Né le 23 décembre 2000 à Ennery, une commune du département de l’Artibonite, il découvre l’écriture dès son plus jeune âge. Il commence par des poésies et des textes musicaux. Le contexte de l’époque, marqué par la montée du rap haïtien, influence fortement son développement artistique. « Leurs textes et leurs messages m’ont profondément marqué et ont nourri mon envie d’écrire, de rapper et de composer, jusqu’à faire de la musique une partie intégrante de ma vie artistique », confie-t-il.

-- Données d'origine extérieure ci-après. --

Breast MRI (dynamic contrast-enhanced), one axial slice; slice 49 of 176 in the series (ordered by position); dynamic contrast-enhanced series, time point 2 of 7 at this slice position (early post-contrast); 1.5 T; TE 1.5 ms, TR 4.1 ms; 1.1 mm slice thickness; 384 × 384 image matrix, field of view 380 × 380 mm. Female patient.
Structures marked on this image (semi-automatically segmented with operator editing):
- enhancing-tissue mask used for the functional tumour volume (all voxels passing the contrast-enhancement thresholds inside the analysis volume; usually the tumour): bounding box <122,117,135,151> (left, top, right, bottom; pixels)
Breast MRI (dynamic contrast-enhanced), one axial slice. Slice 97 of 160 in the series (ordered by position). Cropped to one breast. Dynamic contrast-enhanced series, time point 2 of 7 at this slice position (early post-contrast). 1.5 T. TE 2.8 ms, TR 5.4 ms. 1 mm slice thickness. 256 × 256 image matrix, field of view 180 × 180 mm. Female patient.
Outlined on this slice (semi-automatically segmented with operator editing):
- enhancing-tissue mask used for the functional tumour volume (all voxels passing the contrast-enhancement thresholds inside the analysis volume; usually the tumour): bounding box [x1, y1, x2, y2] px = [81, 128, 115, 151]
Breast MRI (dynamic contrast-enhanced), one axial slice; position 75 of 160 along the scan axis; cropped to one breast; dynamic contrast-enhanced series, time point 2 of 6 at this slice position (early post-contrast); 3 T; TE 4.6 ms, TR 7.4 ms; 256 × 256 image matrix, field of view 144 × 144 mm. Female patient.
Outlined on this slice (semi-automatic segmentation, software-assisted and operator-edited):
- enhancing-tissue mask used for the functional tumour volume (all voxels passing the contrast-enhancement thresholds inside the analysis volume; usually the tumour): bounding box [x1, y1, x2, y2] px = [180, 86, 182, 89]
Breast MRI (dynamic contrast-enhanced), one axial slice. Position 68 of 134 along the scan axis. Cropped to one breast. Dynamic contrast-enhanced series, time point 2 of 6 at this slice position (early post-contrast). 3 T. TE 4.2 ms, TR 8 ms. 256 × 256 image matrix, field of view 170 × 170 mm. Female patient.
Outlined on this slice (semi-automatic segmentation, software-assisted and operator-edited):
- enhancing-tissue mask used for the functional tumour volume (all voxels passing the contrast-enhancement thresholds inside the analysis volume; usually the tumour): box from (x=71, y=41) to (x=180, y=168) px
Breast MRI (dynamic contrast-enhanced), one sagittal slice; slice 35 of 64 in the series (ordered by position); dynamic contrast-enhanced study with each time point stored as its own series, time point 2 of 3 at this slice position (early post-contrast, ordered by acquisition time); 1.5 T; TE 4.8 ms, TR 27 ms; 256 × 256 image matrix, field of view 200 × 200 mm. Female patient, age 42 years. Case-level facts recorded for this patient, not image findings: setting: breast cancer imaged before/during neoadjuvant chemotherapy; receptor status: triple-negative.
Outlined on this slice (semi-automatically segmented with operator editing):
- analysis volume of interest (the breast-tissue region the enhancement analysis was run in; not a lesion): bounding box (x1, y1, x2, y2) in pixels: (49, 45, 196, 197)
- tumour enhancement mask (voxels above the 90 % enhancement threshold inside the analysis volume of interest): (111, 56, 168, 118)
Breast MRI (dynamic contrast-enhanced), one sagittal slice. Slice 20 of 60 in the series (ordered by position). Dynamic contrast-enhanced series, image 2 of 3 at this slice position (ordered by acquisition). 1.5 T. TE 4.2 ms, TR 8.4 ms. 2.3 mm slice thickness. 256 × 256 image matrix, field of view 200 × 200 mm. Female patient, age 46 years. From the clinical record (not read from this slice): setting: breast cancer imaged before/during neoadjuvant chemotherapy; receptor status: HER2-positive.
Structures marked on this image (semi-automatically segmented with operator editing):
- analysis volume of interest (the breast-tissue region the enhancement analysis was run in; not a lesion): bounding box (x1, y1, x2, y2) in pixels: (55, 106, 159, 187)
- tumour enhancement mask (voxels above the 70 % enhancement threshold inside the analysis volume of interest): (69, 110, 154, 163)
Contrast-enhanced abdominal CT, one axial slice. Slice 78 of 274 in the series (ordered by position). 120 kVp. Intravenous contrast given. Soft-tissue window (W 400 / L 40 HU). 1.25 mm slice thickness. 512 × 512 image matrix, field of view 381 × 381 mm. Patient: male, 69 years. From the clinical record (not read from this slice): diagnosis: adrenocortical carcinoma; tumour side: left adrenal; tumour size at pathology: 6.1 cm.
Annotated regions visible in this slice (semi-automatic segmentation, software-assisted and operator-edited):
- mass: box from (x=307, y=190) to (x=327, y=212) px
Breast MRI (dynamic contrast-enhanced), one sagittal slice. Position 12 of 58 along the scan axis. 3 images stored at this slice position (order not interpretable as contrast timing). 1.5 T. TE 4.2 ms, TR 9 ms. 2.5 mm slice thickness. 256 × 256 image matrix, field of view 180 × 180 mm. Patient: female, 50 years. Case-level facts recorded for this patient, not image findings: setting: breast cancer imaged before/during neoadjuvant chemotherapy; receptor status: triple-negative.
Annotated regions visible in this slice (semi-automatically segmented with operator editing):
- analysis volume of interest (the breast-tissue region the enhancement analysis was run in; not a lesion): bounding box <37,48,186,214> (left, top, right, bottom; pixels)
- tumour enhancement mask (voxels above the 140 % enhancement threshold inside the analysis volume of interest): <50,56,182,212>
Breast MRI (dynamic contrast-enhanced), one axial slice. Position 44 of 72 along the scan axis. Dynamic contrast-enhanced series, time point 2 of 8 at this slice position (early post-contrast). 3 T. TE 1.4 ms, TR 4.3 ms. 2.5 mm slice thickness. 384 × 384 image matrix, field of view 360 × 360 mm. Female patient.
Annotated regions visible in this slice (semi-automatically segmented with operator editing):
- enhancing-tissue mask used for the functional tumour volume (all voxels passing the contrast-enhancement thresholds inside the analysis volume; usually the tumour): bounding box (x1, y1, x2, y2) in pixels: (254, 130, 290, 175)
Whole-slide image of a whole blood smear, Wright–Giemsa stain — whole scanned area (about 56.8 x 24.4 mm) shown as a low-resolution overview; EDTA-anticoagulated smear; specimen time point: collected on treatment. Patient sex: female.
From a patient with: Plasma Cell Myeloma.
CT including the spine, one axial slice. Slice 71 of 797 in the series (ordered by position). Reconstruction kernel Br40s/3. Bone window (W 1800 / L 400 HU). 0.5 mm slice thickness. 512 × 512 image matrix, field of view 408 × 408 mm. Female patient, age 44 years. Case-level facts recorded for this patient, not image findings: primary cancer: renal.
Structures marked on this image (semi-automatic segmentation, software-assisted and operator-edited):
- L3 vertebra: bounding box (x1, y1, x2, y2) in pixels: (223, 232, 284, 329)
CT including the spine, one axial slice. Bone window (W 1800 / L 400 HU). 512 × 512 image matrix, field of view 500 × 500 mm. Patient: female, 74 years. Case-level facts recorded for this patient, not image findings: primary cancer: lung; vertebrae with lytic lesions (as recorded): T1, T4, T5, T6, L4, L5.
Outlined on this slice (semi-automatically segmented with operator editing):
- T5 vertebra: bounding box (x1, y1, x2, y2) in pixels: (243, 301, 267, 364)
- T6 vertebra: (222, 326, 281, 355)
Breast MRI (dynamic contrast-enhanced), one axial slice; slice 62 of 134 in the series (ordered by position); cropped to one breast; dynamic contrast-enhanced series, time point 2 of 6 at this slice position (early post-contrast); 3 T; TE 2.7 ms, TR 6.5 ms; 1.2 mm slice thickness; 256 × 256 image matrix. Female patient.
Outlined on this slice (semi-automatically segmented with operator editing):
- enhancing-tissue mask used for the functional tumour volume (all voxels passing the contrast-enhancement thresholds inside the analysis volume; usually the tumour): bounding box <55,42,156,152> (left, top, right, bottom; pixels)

Aujourd’hui, Zouschi ambitionne de créer un courant propre à lui, qu’il désigne par le terme « Zouschisme ». Il le décrit comme une approche musicale hybride, mêlant divertissement et réflexion. « Ayant grandi entre le milieu hip-hop et le compas, mon style provient directement de ce que j’entends et de ce que je ressens. Il me permet d’extérioriser ma vision du monde, façonnée par mes réflexions et mes observations de la société », déclare-t-il.
Depuis le début de sa carrière, il a produit deux EP (Siyen Kontra et Salam) ainsi qu’un album, « One Like Me » (OLM), actuellement disponible sur YouTube et bientôt sur les autres plateformes de streaming. Il garde en mémoire les difficultés rencontrées lors de la réalisation de ce projet. « J’ai enregistré ces sons dans des conditions particulièrement difficiles, les studios où j’enregistrais étaient situés dans des zones très dangereuses sur le plan sécuritaire », se remémore-t-il. Malgré les pressions familiales, il poursuit sa trajectoire artistique. « J’étais motivé à poursuivre jusqu’au bout, et nous avons mis environ quatre ans pour produire cet album. C’est un projet qui symbolise pour moi la persévérance, la passion et la résilience », poursuit-il.
Concernant Solitude, bien qu’il s’agisse d’un morceau extrait de l’album OLM, sa version audio n’avait pas encore été mise en ligne au moment de la sortie de l’album. « Nous n’avons pas publié tous les morceaux en même temps sur les plateformes. Mais le projet complet de 15 morceaux sera bientôt disponible sur toutes les plateformes de streaming », précise Zouschi.
Sept mois après la sortie de « One Like Me », l’artiste annonce déjà de nouveaux projets. Il dit travailler sur un nouvel EP et préparer deux adaptations en créole haïtien de chansons internationales. Il prévoit aussi de nouvelles collaborations. « Je pense également à de nouvelles collaborations. Je serais ravi que l’une d’elles se fasse avec Izolan, même si je sais que je dois encore travailler davantage pour atteindre cet objectif. Au-delà de cela, je souhaite aussi collaborer avec d’autres jeunes artistes, afin de leur permettre d’exposer leurs talents au grand public », conclut-il.